OpenAI has pushed back more directly against Apple’s trade-secret lawsuit, saying it is not aware of evidence that the complaint has merit.
In a statement provided to Bloomberg, OpenAI said it takes the allegations seriously. The company also defended fair competition and employees’ freedom to work wherever they choose.
That is firmer than OpenAI’s first response on July 10, when spokesperson Drew Pusateri said only that the company had no interest in other companies’ trade secrets.
OpenAI is framing the dispute around employee mobility
Apple’s 41-page complaint says more than 400 former Apple employees now work at OpenAI. However, Apple does not accuse all of them of misconduct.
The case focuses on more specific allegations involving OpenAI hardware chief Tang Tan and engineer Chang Liu. Apple claims OpenAI interviewers asked employees to discuss confidential projects and bring prototypes, design materials, or components to interviews. It also alleges Liu kept an Apple-issued computer and downloaded confidential hardware files after leaving the company.
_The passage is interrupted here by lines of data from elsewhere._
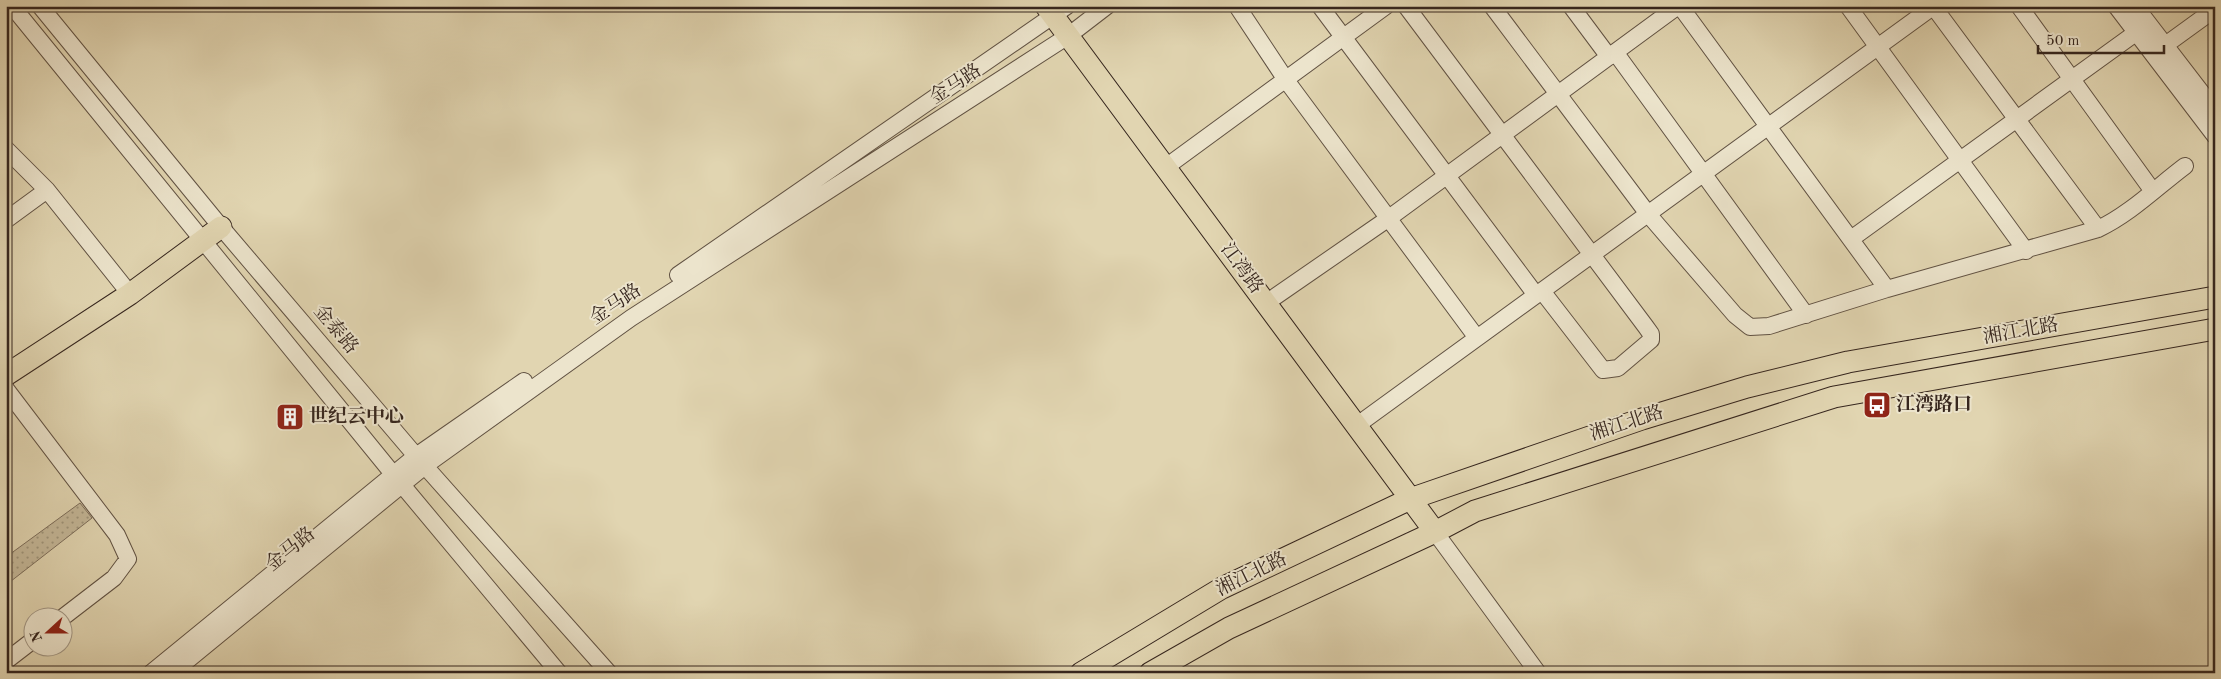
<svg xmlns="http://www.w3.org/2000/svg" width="2221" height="679" font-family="'Old Standard TT','Noto Serif SC',serif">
<defs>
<pattern id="park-dots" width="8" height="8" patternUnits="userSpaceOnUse" patternTransform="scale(1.25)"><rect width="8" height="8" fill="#c4b798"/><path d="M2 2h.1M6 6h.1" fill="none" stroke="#a0957b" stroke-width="1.8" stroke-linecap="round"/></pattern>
</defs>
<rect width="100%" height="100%" fill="#e1d5b1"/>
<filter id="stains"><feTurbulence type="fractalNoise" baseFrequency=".004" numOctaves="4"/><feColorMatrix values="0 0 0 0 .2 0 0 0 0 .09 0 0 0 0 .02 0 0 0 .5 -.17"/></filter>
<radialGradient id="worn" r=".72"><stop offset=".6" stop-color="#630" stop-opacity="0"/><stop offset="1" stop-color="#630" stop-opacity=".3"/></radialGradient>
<!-- park -->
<path fill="url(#park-dots)" stroke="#7d6e5b" d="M80,503L92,518L6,585V557Z"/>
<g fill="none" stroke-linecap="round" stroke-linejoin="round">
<defs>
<path id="minor" d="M12,6L393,474L559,673
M40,6L221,227L416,456L609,673
M1237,6L1286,80L1477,338
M1320,6L1536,295
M1406,6L1646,327L1651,334V340L1618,368L1603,370L1542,291
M1492,6L1648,214L1735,315L1750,327L1769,326L1887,289L2098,229C2130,214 2157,187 2185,166
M1571,6L1609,57
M1680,6L1887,289
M1848,6L2026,251
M1933,6L2098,229
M2019,6L2152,190
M2116,6L2215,136
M2135,6L2215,110
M2164,46L2215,9
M1615,52L1806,315
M6,149L47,190L130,294
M1166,167L1386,6
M6,220L47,190
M1851,239L2148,24
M678,275L1067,6
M1266,303L1389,218L1678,6
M6,389L117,535L128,559L114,578L62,618
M1356,426L1934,6
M1435,532L1538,673
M6,661L32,641
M151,673L416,456L524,381
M172,673L426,465L631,318L1068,36L1107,6"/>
<path id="major" d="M1046,6L1435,532
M6,375L130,294L221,227
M1081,673L1222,588L1410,499L1642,419L1747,387L1848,362L2215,297
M1150,673L1229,628L1435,532L1475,511L1834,397L2215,329"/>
</defs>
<!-- minor casing -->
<use href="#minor" stroke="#615243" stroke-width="18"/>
<!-- major casing -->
<use href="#major" stroke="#36261e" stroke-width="23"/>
<!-- minor -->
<use href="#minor" stroke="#ece4cc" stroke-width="16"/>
<!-- major -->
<use href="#major" stroke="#e1d5b1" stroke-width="21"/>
</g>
<!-- icons -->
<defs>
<symbol id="bus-square" viewBox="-11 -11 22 22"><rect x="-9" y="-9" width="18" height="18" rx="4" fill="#8f2418" stroke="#ece4cc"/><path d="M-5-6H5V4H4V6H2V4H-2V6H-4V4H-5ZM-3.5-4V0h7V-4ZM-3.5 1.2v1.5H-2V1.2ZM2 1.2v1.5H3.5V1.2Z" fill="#fff"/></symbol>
<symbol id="building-square" viewBox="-11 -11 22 22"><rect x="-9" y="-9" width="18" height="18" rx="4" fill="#8f2418" stroke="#ece4cc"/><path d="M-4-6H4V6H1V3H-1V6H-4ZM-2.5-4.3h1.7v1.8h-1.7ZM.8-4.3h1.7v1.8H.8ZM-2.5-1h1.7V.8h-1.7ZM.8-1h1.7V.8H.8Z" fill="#fff"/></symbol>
</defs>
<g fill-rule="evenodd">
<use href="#bus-square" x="1861" y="389" width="32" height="32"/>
<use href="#building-square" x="274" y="401" width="32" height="32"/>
</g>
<g text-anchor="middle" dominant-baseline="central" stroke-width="4" stroke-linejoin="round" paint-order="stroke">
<!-- street labels -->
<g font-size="19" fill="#36261e" stroke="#ece4cc">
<text transform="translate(956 85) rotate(-33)">金马路</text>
<text transform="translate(1241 269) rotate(54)">江湾路</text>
<text transform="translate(616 305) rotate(-34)">金马路</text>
<text transform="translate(335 330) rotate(50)">金泰路</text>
<text transform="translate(2021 332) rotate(-10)">湘江北路</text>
<text transform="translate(1627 424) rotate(-18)">湘江北路</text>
<text transform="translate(291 550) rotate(-39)">金马路</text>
<text transform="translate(1252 575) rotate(-26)">湘江北路</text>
</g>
<!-- poi labels -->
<g font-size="19" font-weight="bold" fill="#36261e" stroke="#ece4cc" text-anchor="start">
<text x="1896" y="405">江湾路口</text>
<text x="309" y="417">世纪云中心</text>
</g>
</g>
<!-- margin -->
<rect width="2221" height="679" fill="none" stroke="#e1d5b1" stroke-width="25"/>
<rect x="8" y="8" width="2206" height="664" fill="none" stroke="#36261e" stroke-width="2.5"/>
<rect x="12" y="12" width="2196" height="654" fill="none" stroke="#36261e"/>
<!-- north arrow -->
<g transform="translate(48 632) rotate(249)"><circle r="24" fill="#ece4cc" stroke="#a39886"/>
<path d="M0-4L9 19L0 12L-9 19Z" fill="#8f2418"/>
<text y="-8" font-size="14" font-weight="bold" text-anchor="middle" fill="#36261e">N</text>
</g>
<!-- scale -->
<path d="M2038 45v8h126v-8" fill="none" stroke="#36261e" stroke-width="2.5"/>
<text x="2046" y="45" font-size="15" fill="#36261e" stroke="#ece4cc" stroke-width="4" paint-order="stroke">50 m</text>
<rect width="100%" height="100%" filter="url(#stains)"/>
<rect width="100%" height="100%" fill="url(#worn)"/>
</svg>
OpenAI’s reference to job freedom suggests it may present the dispute as a fight over talent moving between competitors. Apple’s case makes a narrower argument: employees can change jobs, but its confidential information allegedly moved with some of them. Those claims have not been tested in court.
OpenAI’s earlier recruitment of Apple hardware specialists gives that disagreement extra weight. The company’s consumer-device push relies heavily on former Apple talent, including Jony Ive’s design team.
The new statement does not change the case yet
OpenAI’s statement is a public response, not a ruling on the evidence. It does not address each allegation in Apple’s complaint or explain the specific files, devices, and interview practices Apple describes.
Apple is seeking damages and an order preventing OpenAI from possessing, using, or disclosing the disputed information. No judge has granted that relief. A future injunction could force OpenAI to separate contested material from its development work, adding pressure to its consumer hardware plans.
For now, nothing in the new statement changes OpenAI’s product schedule or the ChatGPT integration on Apple devices. Apple’s filing says that the commercial agreement is separate from the trade-secret lawsuit.
The next meaningful development will come when OpenAI answers the allegations in court, or Apple asks a judge for preliminary relief.